The longest uptime I have had on any of my recent laptops is probably around 90 days but that’s because that laptop was sitting in my garage with wall power connected (probably bad for the battery) and some external storage connected and I’d remote into that machine over WireGuard now and then. When I did reboot that machine it was only out of habit that I accidentally clicked on reboot via a remote graphical session.
Most of the time my remote use of the laptop in the garage would be ssh sessions, but occasionally I’d use Remote Desktop. Right after I clicked reboot in the Remote Desktop session I realized what mistake I had just done - I have WireGuard set up to start after login. So after the reboot, I was temporarily unable to get back in. As I was in another country I couldn’t just walk over to the garage. But I do have family that could, so I instructed one of them over the phone on how to log in for me so that WireGuard would automatically start back up. You’d think this would happen only once, but I probably had to send family to the garage on my behalf maybe three or four times after me having made the same mistake again.
For the laptops that I actually carry around and plug and unplug things to etc, normal amount of time between reboots for me is somewhere between every 1 and 3 days. Cold boot is plenty fast anyway, so shutting it down after a day of work or when ejecting an external HDD or SSD doesn’t really cost me any noticeable amount of time.
> I’m still at where when I connect external hard drive or SSD via USB, use it and then eject it, I shut down the MacBook Pro completely before I unplug the cable. Just in case.
That sounds... a bit paranoid? At least on Linux (Gnome), if I click to "safely remove drive" it actually powers off the drive and stops external mechanical drives from spinning. No useful syncing is going to happen anyway once a hard drive no longer spins. A modern OS should definitely be reliable enough that it can be trusted to properly unmount a drive.

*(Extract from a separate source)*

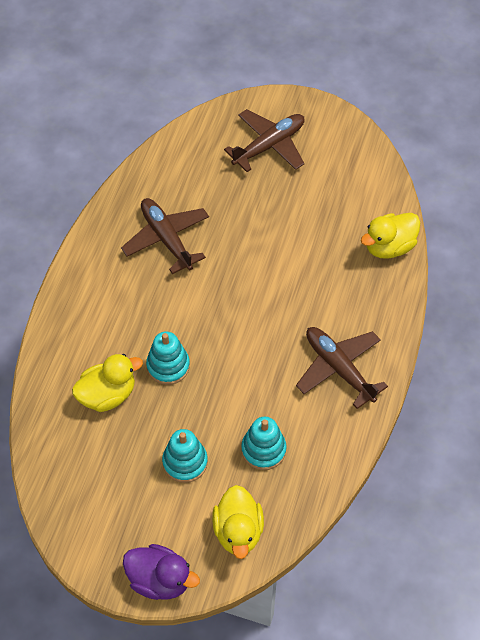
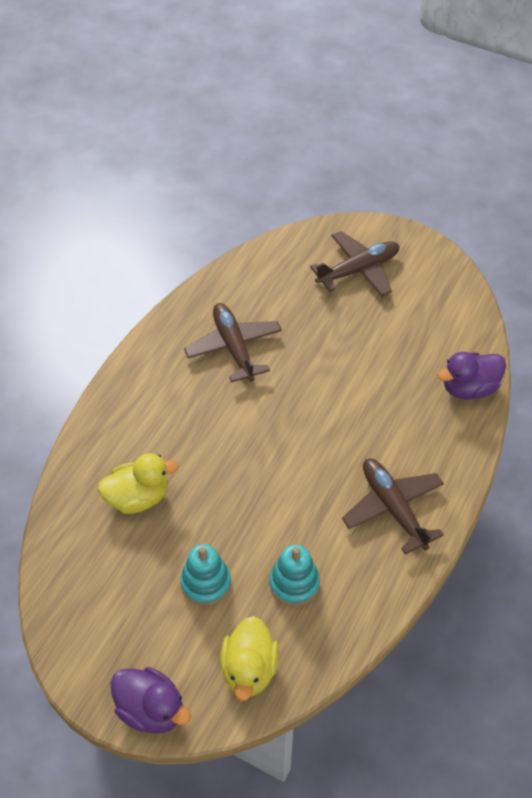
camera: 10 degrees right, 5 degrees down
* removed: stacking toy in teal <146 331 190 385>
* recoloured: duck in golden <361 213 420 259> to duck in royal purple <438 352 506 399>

> For the laptops that I actually carry around and plug and unplug things to etc, normal amount of time between reboots for me is somewhere between every 1 and 3 days. Cold boot is plenty fast anyway, so shutting it down after a day of work or when ejecting an external HDD or SSD doesn’t really cost me any noticeable amount of time.
I personally don't reboot my laptop that often, but it's not because of a boot taking too much time. It's because I like to keep state: open applications, open files, terminal emulator sessions, windows on particular virtual desktops, etc.
$ uptime
22:22:45 up 3748 days 21:20, 2 users, load average: 1.42, 1.36, 1.02
It's very funny, I think it's because my laptop battery died and when I replaced it, it had to update the time from 10 years ago? I'm not sure why, as the laptop is from mid-2012.

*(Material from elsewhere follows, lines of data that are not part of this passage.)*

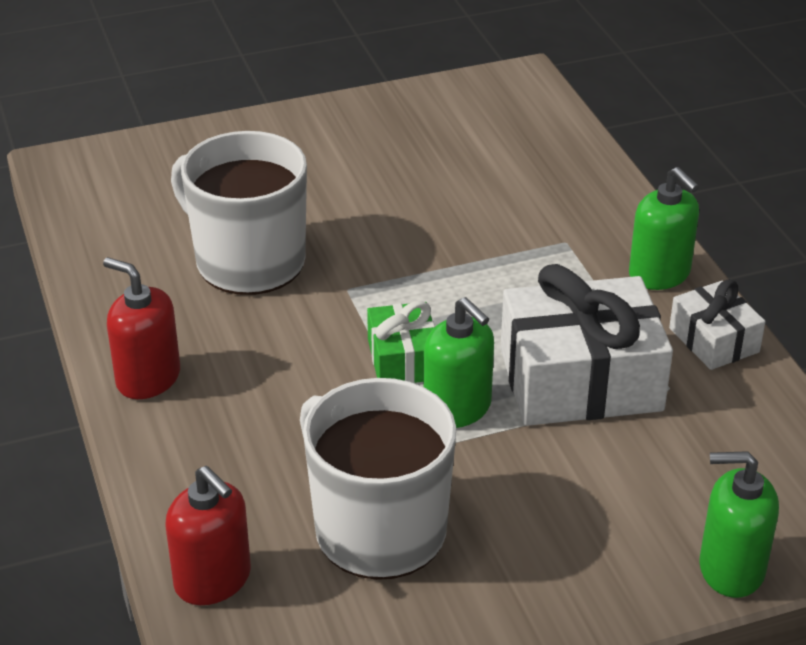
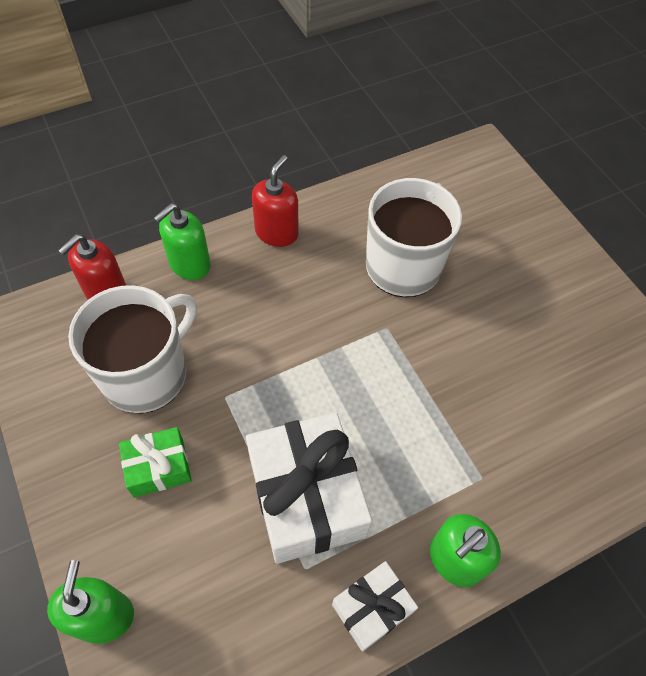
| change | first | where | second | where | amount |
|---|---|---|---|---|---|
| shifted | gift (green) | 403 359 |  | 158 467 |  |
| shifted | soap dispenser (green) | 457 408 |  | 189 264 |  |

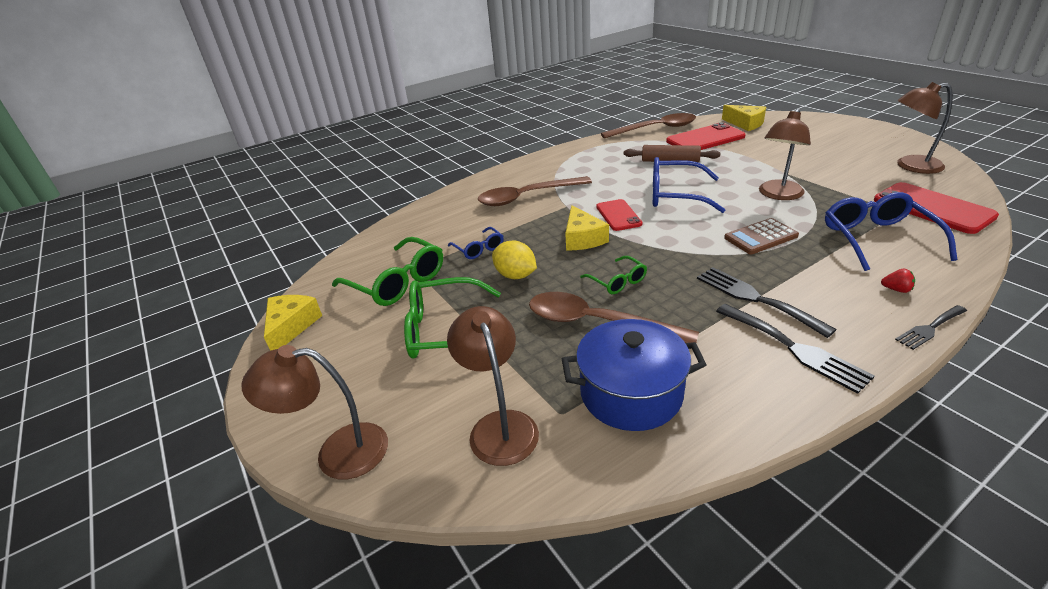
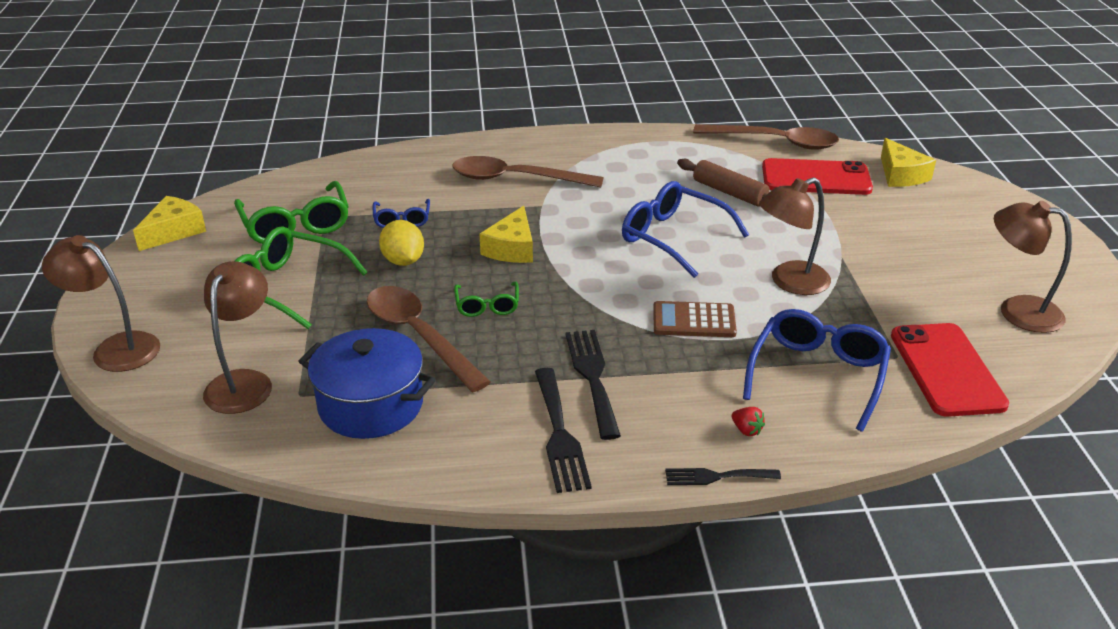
| change | first | where | second | where | amount |
|---|---|---|---|---|---|
| gone | phone (red) | 618 215 |  |  |  |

> 17:27:20 up 1112 days, 10:36, 50 users, load average: 0.20, 0.19, 0.18
I thought I had a record going here with my Dell laptop, but I guess you win. After a certain point, I just decided to see how long I can make it go.
i'm on sequoia M1 laptop with uptime 16:38 up 228 days, 21:03, 1 user, load averages: 6.14 5.93 5.64
guess i'm marked safe!
If you want to see exactly when your machine will hit this, I threw together a fish shell function that calculates the precise timestamp, mostly vibe coded.
calc_tcp_overflow_time.fish: https://gist.github.com/daveorzach/64538f82a89fa24e5d134557c...
monitor_tcp_time_wait.fish: https://gist.github.com/daveorzach/0964a7a67c08c50043ff707cf...
Ctrl+F "OpenClaw". No results. Que?
Exactly like arduino
I only have 11 days left until my machine crashes and I lose all of my tabs.
In case of OpenClaw, this is a feature.
When some Russians do a prompt injection and OpenClaw is threatening to send your NSFW pics to Grandma unless you give it some Bitcoin all you have to do is drag out the negotiations for 49 days!
too much words and text for simple thing..... probably written by openclaw
I thought Alan Cox fixed all the TCP IP bugs in the early 1990s lol
A ticking time bomb? What an overly dramatic way to talk about a bug that requires a reboot. Its not even a hard crash.